Maurizio Taglialatela, M.D., Ph.D. - "KCNQ2 encephalopathy: from pathogenetic mechanisms to personalized treatments"
Feb 14, 2017
from 12:00 PM to 01:30 PM
|Where||tigem Auditorium "Vesuvius"|
|Contact Name||Andrea Ballabio|
|Add event to calendar||
Mutations in KCNQ2 encoding for voltage-gated potassium channel subunits are responsible for neonatal-onset epileptic diseases with a heterogeneous phenotypic presentation. On the benign end of the spectrum is familial neonatal seizures (BFNS), an autosomal-dominant epilepsy characterized by recurrent seizures beginning in the first days of life and remitting after a few weeks or months, with mostly normal interictal EEG, neuroimaging, and psychomotor development.

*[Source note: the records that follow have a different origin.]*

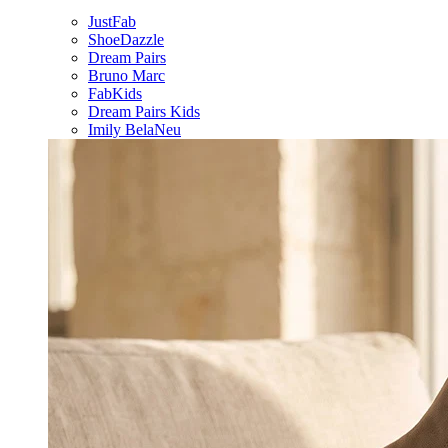
JustFab
ShoeDazzle
Dream Pairs
Bruno Marc
FabKids
Dream Pairs Kids
Imily Bela
Neu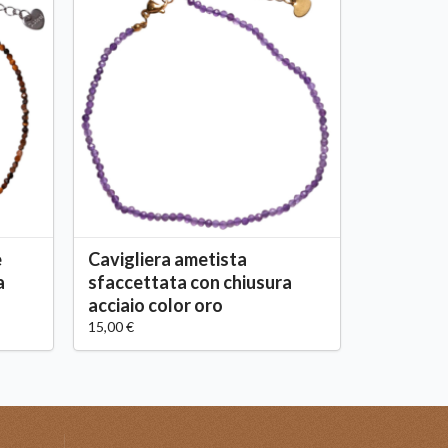
e
Cavigliera ametista
a
sfaccettata con chiusura
acciaio color oro
15,00 €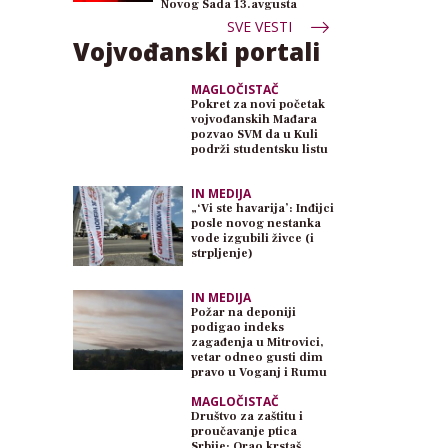
Novog Sada 13.avgusta
SVE VESTI
Vojvođanski portali
MAGLOČISTAČ
Pokret za novi početak
vojvođanskih Mađara
pozvao SVM da u Kuli
podrži studentsku listu
IN MEDIJA
„‘Vi ste havarija’: Inđijci
posle novog nestanka
vode izgubili živce (i
strpljenje)
IN MEDIJA
Požar na deponiji
podigao indeks
zagađenja u Mitrovici,
vetar odneo gusti dim
pravo u Voganj i Rumu
MAGLOČISTAČ
Društvo za zaštitu i
proučavanje ptica
Srbije: Orao krstaš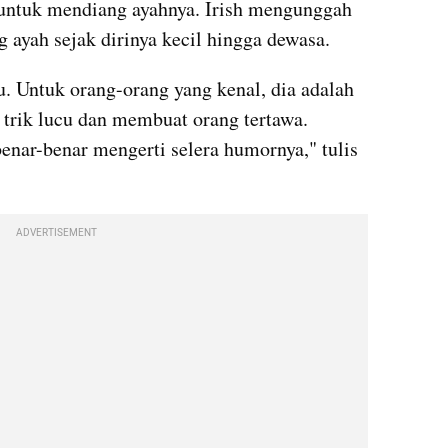
untuk mendiang ayahnya. Irish mengunggah 
 ayah sejak dirinya kecil hingga dewasa.
 Untuk orang-orang yang kenal, dia adalah 
 trik lucu dan membuat orang tertawa. 
nar-benar mengerti selera humornya," tulis 
ADVERTISEMENT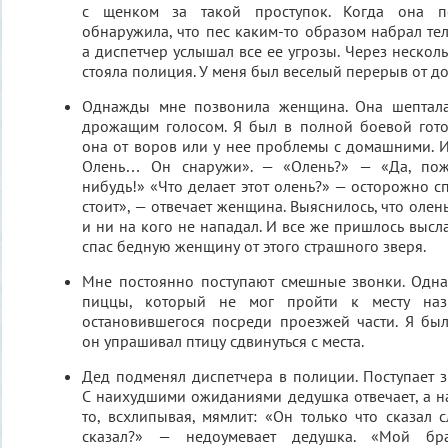
с щенком за такой проступок. Когда она по
обнаружила, что пес каким-то образом набрал те
а диспетчер услышал все ее угрозы. Через нескол
стояла полиция. У меня был веселый перерыв от д
Однажды мне позвонила женщина. Она шептала
дрожащим голосом. Я был в полной боевой готов
она от воров или у нее проблемы с домашними. И
Олень… Он снаружи». — «Олень?» — «Да, пожа
нибудь!» «Что делает этот олень?» — осторожно с
стоит», — отвечает женщина. Выяснилось, что оле
и ни на кого не нападал. И все же пришлось высл
спас бедную женщину от этого страшного зверя.
Мне постоянно поступают смешные звонки. Одн
пиццы, который не мог пройти к месту назн
остановившегося посреди проезжей части. Я бы
он упрашивал птицу сдвинуться с места.
Дед подменял диспетчера в полиции. Поступает з
С наихудшими ожиданиями дедушка отвечает, а на
то, всхлипывая, мямлит: «Он только что сказал с
сказал?» — недоумевает дедушка. «Мой бра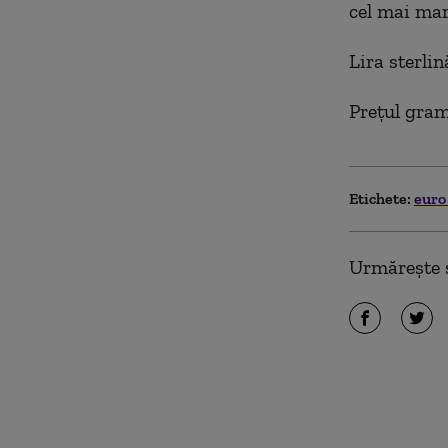
cel mai mare
Lira sterlin
Preţul gramu
Etichete:
eur
Urmărește ș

By contrast, de novo missense KCNQ2 mutations can lead to a severe epileptic encephalopathy (KCNQ2-EE), in which neonates develop pharmacoresistant seizures with distinct EEG and neuroradiological features, and various degrees of developmental delay. De novo missense Kv7.2 mutations are responsible for 10-20% of neonatal-onset epileptic encephalopathies. In this lecture I will review the multiplicity of pathogenetic mechanisms responsible for disease occurrence in KCNQ2-EE caused by distinct gene variants. Given that, similarly to other genetically-determined EEs, both loss and gain-of-function molecular mechanisms have been identified in Kv7.2-EE, efforts to understand the molecular pathogenesis in Kv7.2-EE are crucial to deduce genotype-phenotype correlations which may improve diagnostic and prognostic efforts, and guide therapeutic approaches. Finally, I will review the advantages and limitations of the recent therapeutic attempts made with the KCNQ opener retigabine in children with KCNQ2-EE, and the current status of drug development in this area.